Repeat verbatim the lines from the line with "ونقلت القناة عن مصادر في الشرطة أن عملية ال" to the line with "Temperaturas estables y vientos", both included. Leave the pictures out of your answer.

(Dataset entries)
◇ ◇ ◇ ◇ ◇

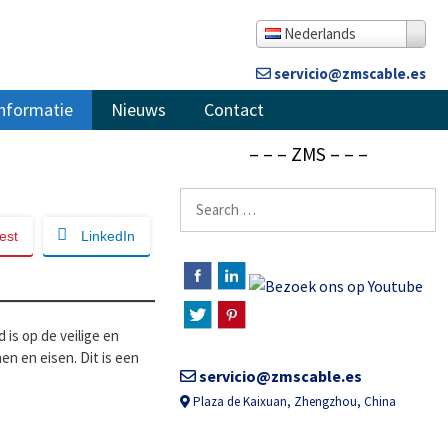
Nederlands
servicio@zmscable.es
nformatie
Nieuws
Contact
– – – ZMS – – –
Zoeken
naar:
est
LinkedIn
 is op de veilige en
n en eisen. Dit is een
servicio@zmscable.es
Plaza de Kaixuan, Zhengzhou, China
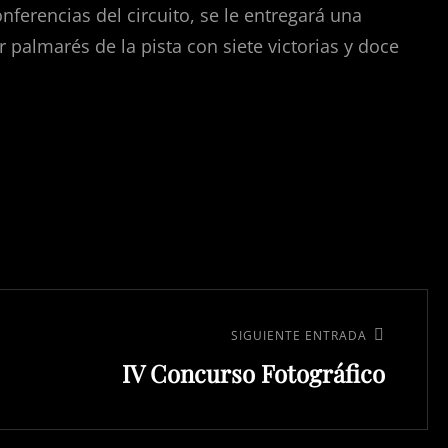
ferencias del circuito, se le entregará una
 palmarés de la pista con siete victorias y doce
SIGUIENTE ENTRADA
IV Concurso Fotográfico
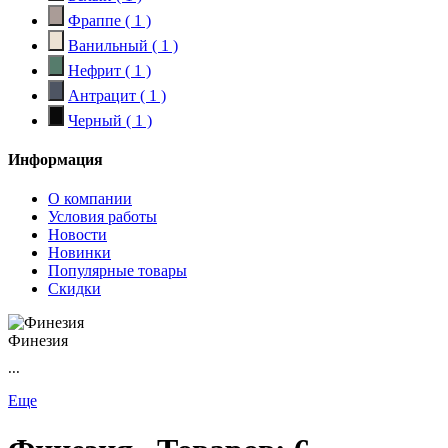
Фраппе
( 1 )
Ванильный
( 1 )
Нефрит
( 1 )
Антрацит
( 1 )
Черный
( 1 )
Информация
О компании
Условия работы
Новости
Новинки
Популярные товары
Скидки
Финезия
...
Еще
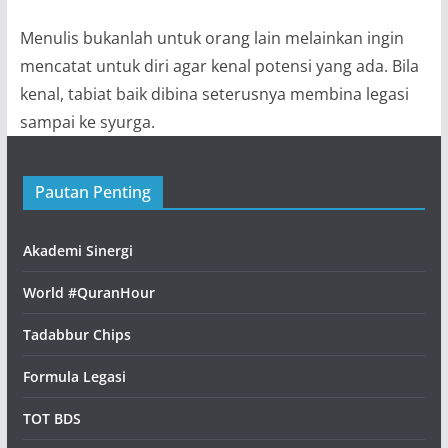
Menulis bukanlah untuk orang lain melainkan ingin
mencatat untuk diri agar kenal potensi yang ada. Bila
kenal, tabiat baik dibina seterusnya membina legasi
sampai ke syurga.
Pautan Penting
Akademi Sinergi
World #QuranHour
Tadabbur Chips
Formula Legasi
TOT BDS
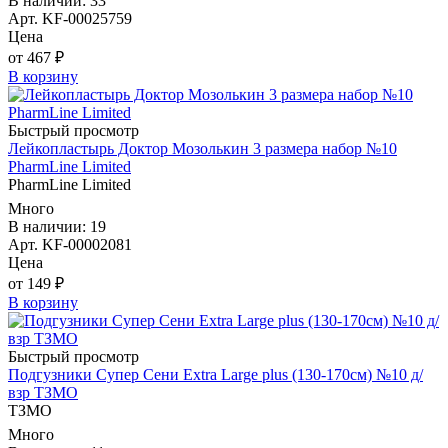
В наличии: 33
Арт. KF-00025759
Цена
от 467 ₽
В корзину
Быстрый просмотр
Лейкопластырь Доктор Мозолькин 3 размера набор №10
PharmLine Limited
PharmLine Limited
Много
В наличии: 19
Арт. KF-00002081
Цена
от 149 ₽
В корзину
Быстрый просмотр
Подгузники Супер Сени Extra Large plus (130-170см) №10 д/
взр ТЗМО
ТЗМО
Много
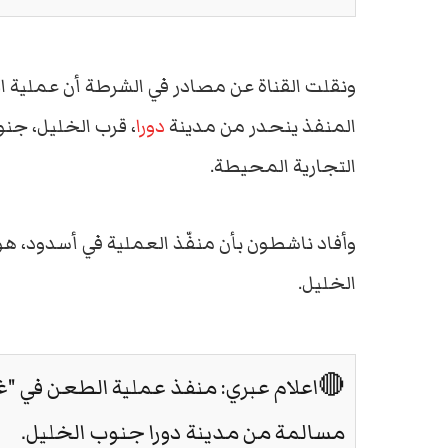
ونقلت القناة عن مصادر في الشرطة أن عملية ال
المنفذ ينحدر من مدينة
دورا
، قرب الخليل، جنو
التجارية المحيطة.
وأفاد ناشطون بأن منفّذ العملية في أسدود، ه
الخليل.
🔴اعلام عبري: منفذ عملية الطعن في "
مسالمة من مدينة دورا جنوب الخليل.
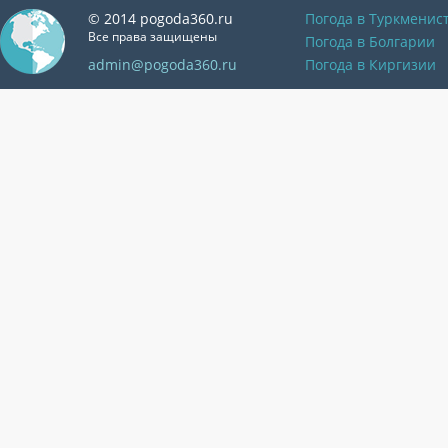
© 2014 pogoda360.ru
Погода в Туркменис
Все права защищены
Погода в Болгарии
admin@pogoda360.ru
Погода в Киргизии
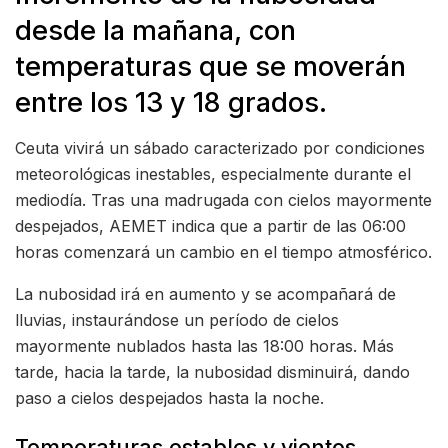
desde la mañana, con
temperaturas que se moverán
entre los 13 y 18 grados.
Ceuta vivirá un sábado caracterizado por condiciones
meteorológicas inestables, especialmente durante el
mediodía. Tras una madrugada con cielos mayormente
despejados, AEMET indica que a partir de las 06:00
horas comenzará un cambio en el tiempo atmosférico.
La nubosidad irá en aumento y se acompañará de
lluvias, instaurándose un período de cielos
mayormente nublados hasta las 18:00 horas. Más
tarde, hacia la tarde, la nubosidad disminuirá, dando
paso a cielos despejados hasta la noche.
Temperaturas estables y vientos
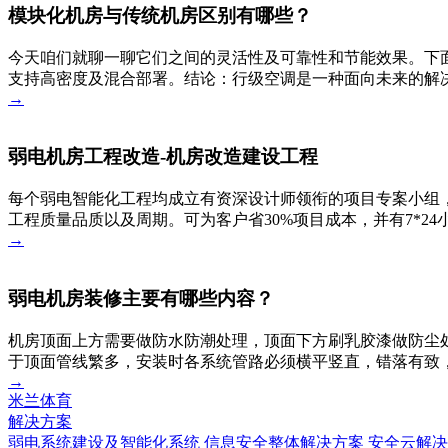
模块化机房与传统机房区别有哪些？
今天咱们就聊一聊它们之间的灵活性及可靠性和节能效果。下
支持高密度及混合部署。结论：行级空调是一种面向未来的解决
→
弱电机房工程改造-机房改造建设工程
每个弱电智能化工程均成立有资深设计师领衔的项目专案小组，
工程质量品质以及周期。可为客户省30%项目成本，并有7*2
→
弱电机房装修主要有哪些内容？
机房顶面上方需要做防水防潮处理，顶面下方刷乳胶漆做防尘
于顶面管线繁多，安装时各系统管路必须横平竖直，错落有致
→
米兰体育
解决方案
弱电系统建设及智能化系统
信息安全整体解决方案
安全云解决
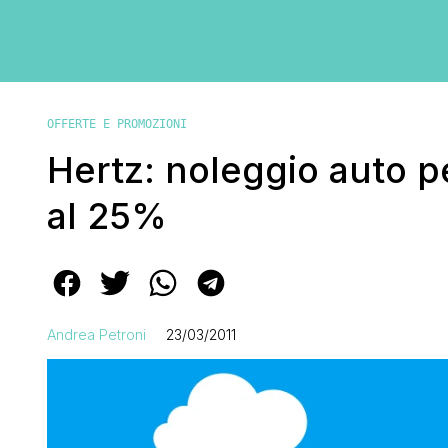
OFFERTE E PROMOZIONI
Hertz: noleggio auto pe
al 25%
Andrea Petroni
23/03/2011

◇ ◇ ◇ ◇ ◇

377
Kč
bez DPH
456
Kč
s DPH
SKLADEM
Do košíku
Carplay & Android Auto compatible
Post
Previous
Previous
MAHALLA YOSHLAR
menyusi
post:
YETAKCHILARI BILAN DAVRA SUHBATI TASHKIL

◇ ◇ ◇ ◇ ◇

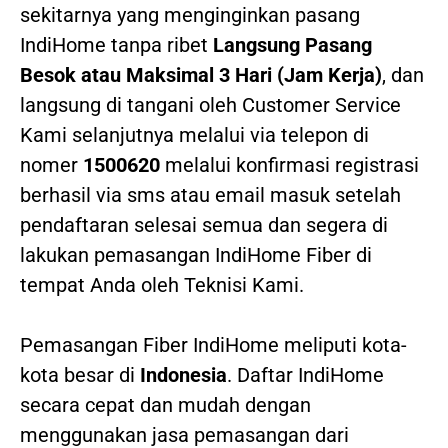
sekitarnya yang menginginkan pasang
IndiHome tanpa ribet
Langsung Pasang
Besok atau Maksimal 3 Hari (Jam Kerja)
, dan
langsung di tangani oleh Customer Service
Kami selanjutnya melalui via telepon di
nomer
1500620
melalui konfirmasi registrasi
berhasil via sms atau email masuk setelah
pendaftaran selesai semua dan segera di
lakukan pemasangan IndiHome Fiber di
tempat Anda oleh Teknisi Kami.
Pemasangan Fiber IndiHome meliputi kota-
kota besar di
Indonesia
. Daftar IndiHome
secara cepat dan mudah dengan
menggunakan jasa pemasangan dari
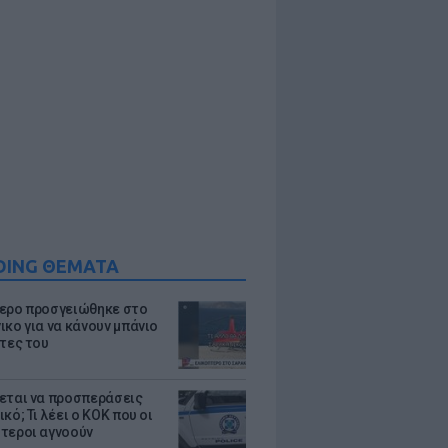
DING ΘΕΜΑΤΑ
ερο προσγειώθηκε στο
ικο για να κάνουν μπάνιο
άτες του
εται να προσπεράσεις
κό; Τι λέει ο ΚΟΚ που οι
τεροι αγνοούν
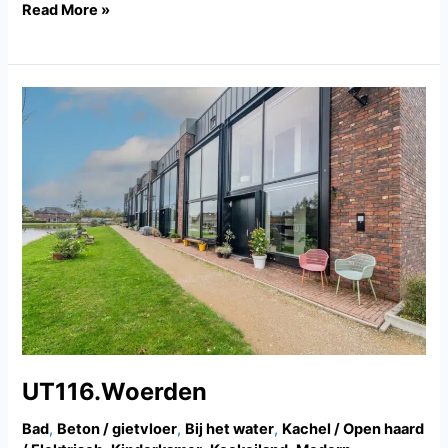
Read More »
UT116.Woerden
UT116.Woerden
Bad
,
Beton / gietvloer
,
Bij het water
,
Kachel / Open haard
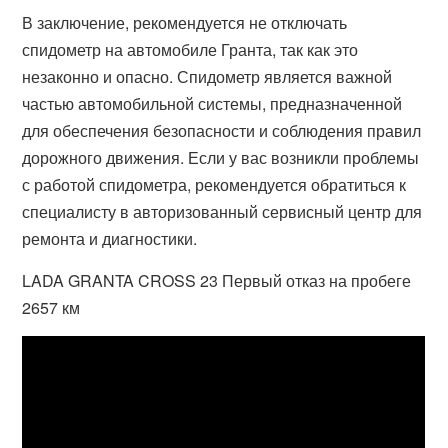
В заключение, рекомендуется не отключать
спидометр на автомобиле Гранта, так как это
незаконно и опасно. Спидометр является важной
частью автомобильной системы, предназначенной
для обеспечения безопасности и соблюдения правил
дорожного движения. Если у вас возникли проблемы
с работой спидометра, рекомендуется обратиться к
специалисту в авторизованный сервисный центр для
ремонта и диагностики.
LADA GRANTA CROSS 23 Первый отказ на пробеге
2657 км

◇ ◇ ◇ ◇ ◇

## SOLUTION BELOW
ونقلت القناة عن مصادر في الشرطة أن عملية ال
المنفذ ينحدر من مدينة
دورا
، قرب الخليل، جنو
التجارية المحيطة.
وأفاد ناشطون بأن منفّذ العملية في أسدود، ه
الخليل.
🔴اعلام عبري: منفذ عملية الطعن في "
مسالمة من مدينة دورا جنوب الخليل.
© 2014 pogoda360.ru
Погода в Туркменис
Все права защищены
Погода в Болгарии
admin@pogoda360.ru
Погода в Киргизии
desde la mañana, con
temperaturas que se moverán
entre los 13 y 18 grados.
Ceuta vivirá un sábado caracterizado por condiciones
meteorológicas inestables, especialmente durante el
mediodía. Tras una madrugada con cielos mayormente
despejados, AEMET indica que a partir de las 06:00
horas comenzará un cambio en el tiempo atmosférico.
La nubosidad irá en aumento y se acompañará de
lluvias, instaurándose un período de cielos
mayormente nublados hasta las 18:00 horas. Más
tarde, hacia la tarde, la nubosidad disminuirá, dando
paso a cielos despejados hasta la noche.
Temperaturas estables y vientos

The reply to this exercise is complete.